Maruzen Toyo was an oil firm that was jointly
established by two leading Japanese companies of
the 1960s: Maruzen Oil and Toyo Menka Trading
Co. Maruzen Oil’s management wanted to start the
company’s first oil refinery outside Japan, and they
chose to build it in Singapore.
Mr. Ling Thim Poh was one of the pioneers of BP
Singapore. Born in 1938 just before the start of
the Second World War, Ling Thim Poh has a rare
claim of having worked in the start-up years of
Singapore’s oil refining industry. Maruzen paid the
22-year-old a generous salary of S$650 per month
and appointed him to supervise a team of older
workers, some twice his age.
In 1961, the Japanese firm launched a nationwide
campaign to hire young men to fill more than
200 technical and support positions for its
proposed oil refinery on Pasir Panjang Road. It
advertised the positions in the English Language
newspapers and held direct recruitment exercises
in selected schools, mainly those with English as
the main medium of instruction. The Japanese
managers avoided dealing with the Chinese
educated and did not attempt at all to hire from
Chinese language schools. With the Second
World War still fresh in their memories, there
were well-founded fears that many Singaporeans
who lived through and suffered during the
Japanese invasion of 1942 to 1945 would harbour
resentment against their new employer.

-- To-do list --
(a) Rewrite as a bulleted list the paragraph of the Maruzen Toyo passage that begins "In 1961, the Japanese firm launched", keeping its main facts.
(b) Answer these questions from the Maruzen Toyo passage:
(i) Which two companies jointly established Maruzen Toyo?
(ii) What monthly salary did Maruzen pay Ling Thim Poh at age 22?
(iii) On which road was the proposed oil refinery to be built?
Nothing in the rows that follow is required.

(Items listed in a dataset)

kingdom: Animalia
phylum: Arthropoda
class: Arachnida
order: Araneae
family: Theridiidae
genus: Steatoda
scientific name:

* * *

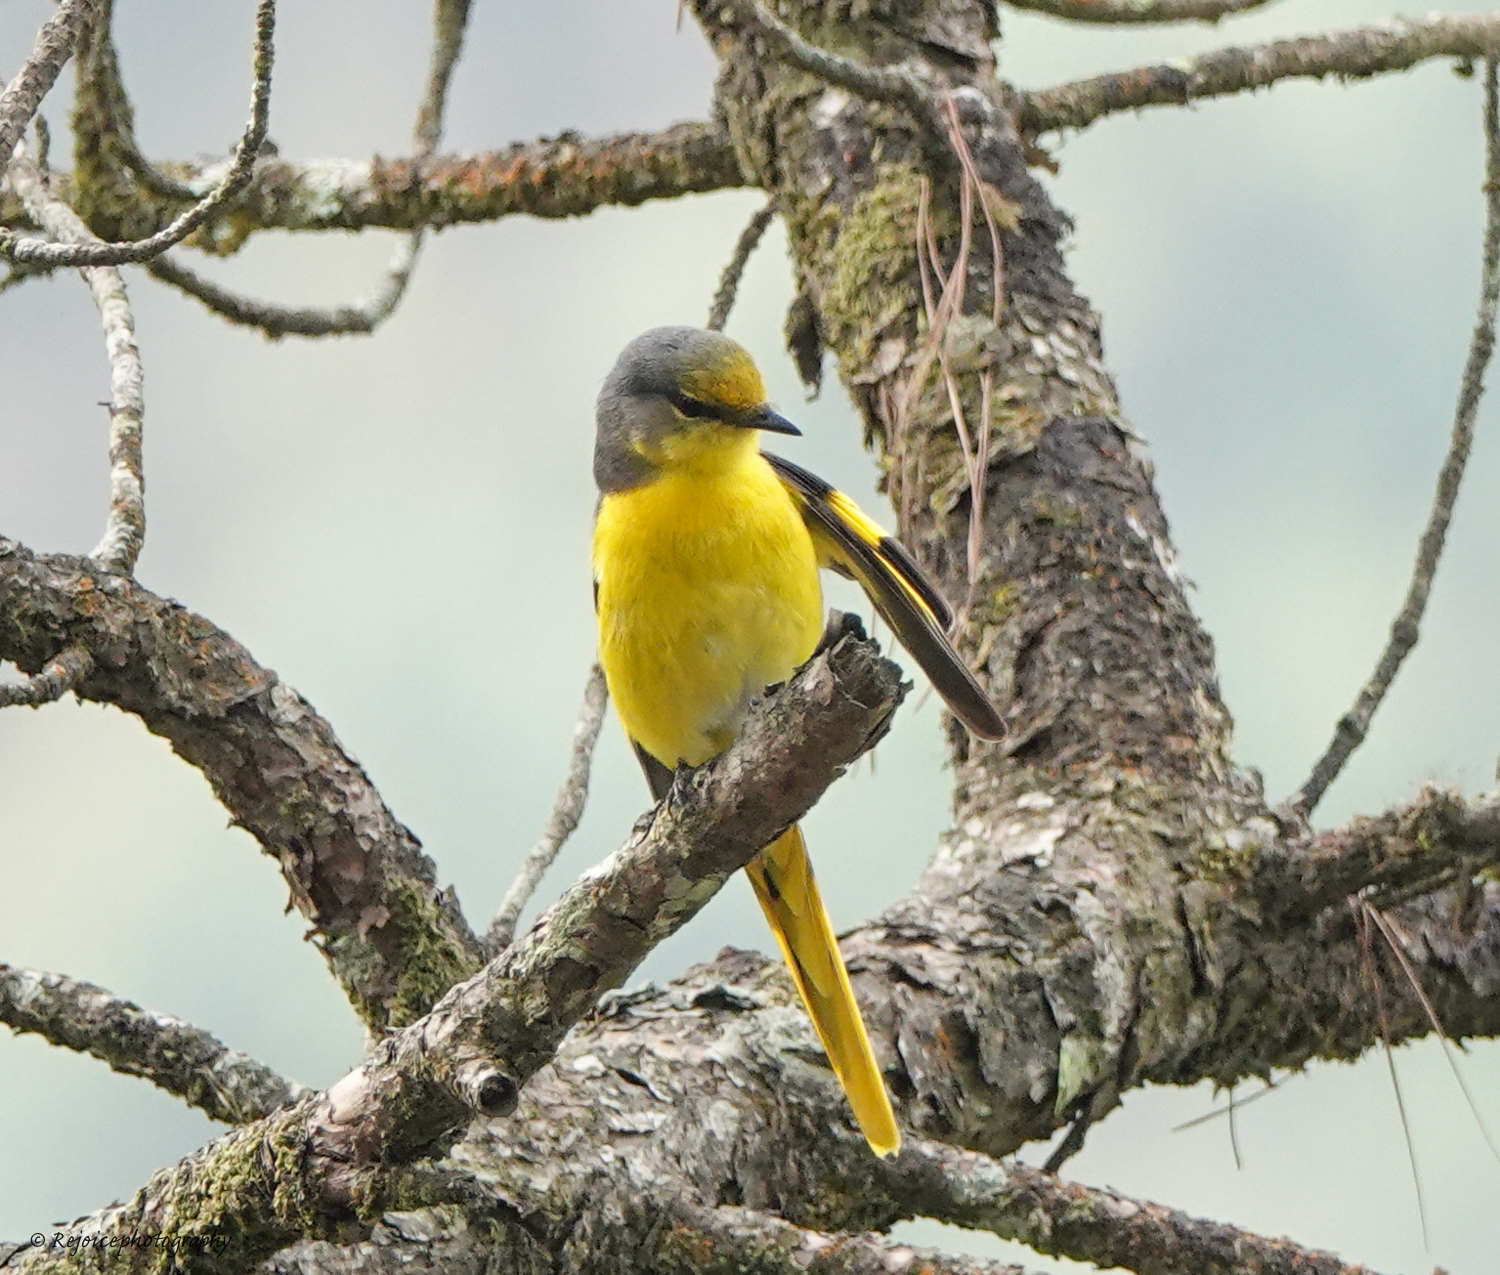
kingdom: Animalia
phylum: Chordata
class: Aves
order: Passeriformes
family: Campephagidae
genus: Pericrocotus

-- Task responses --
(a)
- In 1961, the Japanese firm ran a nationwide campaign to hire young men for more than 200 technical and support positions at its proposed oil refinery on Pasir Panjang Road.
- It advertised the positions in English-language newspapers.
- It held direct recruitment exercises in selected schools, mainly those that taught in English.
- The Japanese managers avoided the Chinese-educated and made no attempt to hire from Chinese-language schools.
- With the Second World War still fresh in memory, there were well-founded fears that many Singaporeans who had lived through and suffered during the Japanese invasion of 1942 to 1945 would harbor resentment against their new employer.

(b)
(i) Maruzen Oil and Toyo Menka Trading Co.
(ii) S$650 per month
(iii) Pasir Panjang Road